Standardbred horse racing is a spectator sport - period. I understand and acknowledge that our ability to stream our product worldwide in HD, and make it available to be bet on, is imperative. The exposure and recognition, not to mention the handle that this brings us is cru-cial to moving forward as a 21st century entertainment and wagering option. But if we let this technology make the importance of the in-person experience take a back seat, we’ll all pay for it forever.

Personally, I’ve been lucky enough to attend many prominent sporting events. I sat in the Sydney Olympic Stadium as one of 120,000 fans for seven nights of Track & Field during the 2000 Summer Olympics; I’ve been one of 145,000 people at the Kentucky Derby; I’ve been to the Breeders Cup at Woodbine, multiple Little Brown Jugs, and Toronto Blue Jays playoff games. Every single one of these were made memo-rable by the atmosphere of the crowd. Sometimes the product lived up to the billing and sometimes it didn’t, but the electricity of the crowd never let me down.

Even after attending all those however, the one event I’ve attended that I would call the most memorable and enjoyable, was a basically meaningless Premier League soccer match that I went to with my son and my niece a few years back. Sunderland vs. Southampton at the Stadium of Light in England, with a paltry 39,613 in attendance was something I will never forget. I’m not even a real ‘soccer guy’ and I don’t recall a lot about the match itself, but the pure energy of that crowd sent tingles down my spine for over two hours that day, and I would go back to a Premier League match, and pay good money to do so, any day of the week.

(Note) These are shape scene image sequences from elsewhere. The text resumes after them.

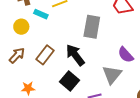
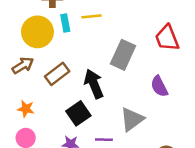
cyan rectangle: (41, 14) -> (65, 23), turned 40
yellow circle: (21, 27) -> (37, 32), size x1.6
purple semicircle: (126, 55) -> (159, 86), moved

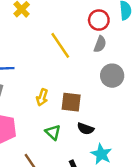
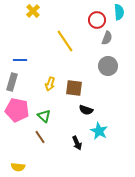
gray semicircle: (100, 44) -> (107, 38), moved
green triangle: (53, 132) -> (44, 116), moved

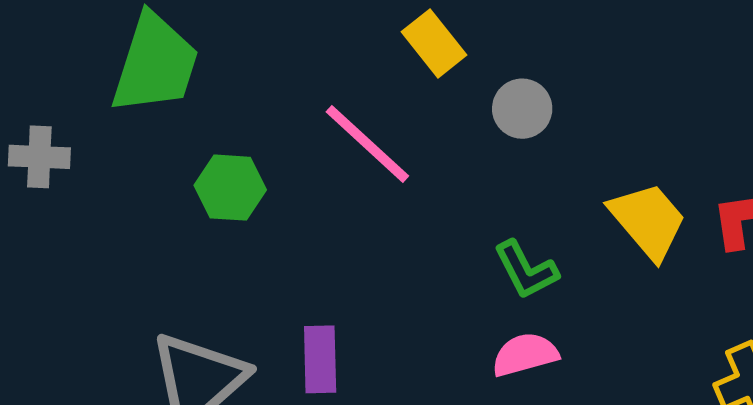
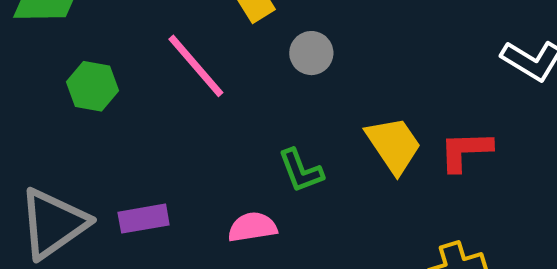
pink semicircle: (525, 355) -> (252, 227), moved
purple rectangle: (320, 359) -> (144, 219), turned 75

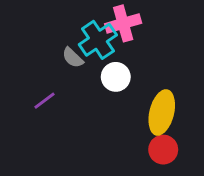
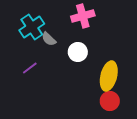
cyan cross: (98, 40) -> (32, 27), moved

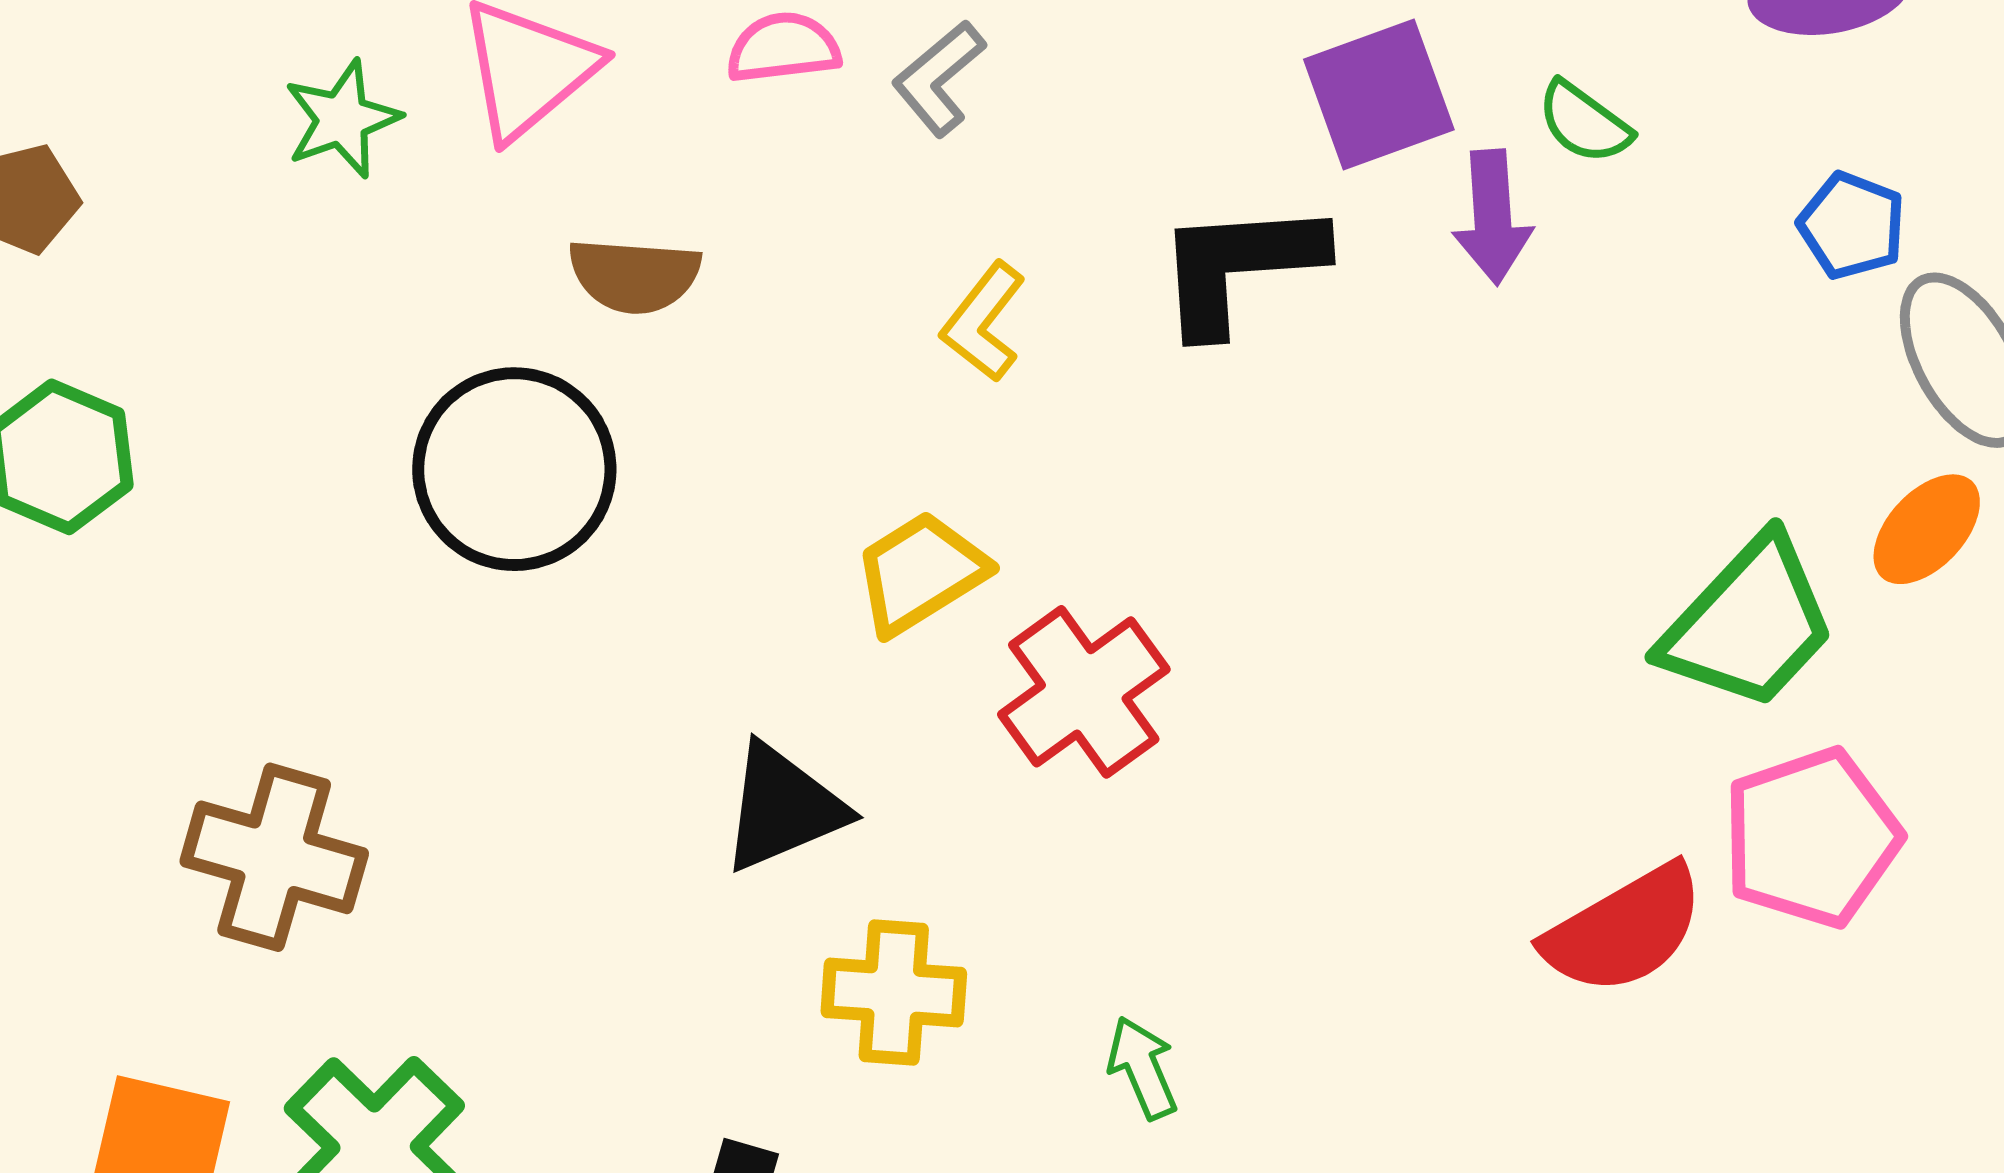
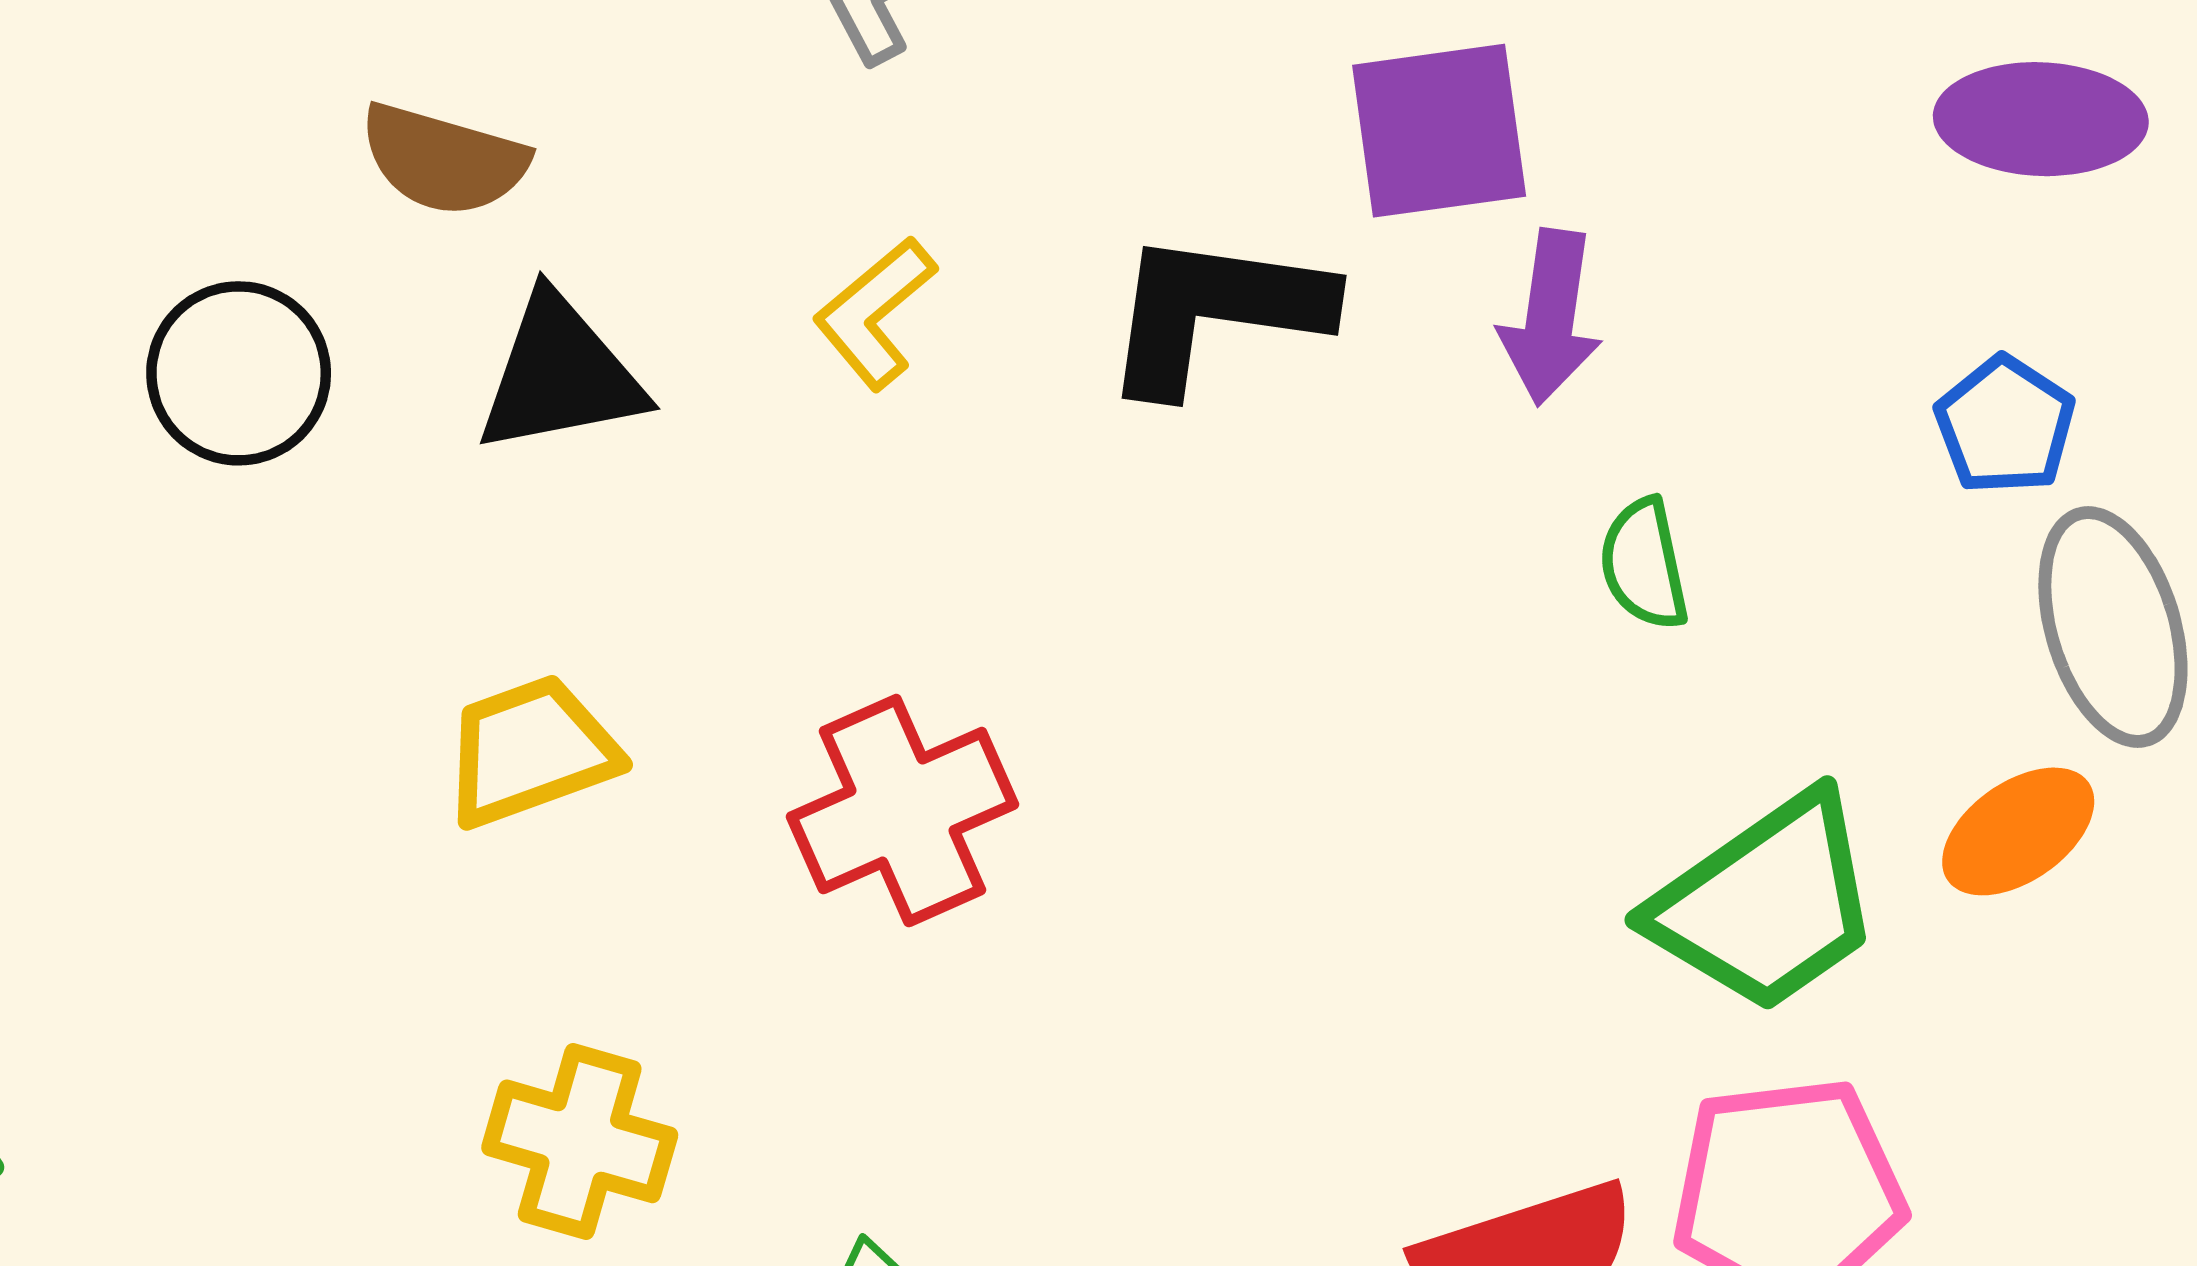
green semicircle: (1584, 123) -> (1644, 564), moved, turned 30
black circle: (514, 469) -> (239, 373), size x0.7
yellow trapezoid: (920, 573) -> (530, 751), moved
black triangle: (783, 808) -> (560, 375), moved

Our grandstands will sit empty for a while longer, until this pandemic is under control, but when we are allowed back I believe that we all, tracks, horsepeople and associations alike, have to make it our goal to get crowds back to the track. I’m as guilty as anyone, watching Mohawk races nightly from the comfort of my home when I live just 15 minutes away, but if we don’t attend our tracks, why would anyone else? And if people do go, and there’s nobody there, and therefore no atmosphere, why would they ever go back? The answer to that is an easy one - they won’t.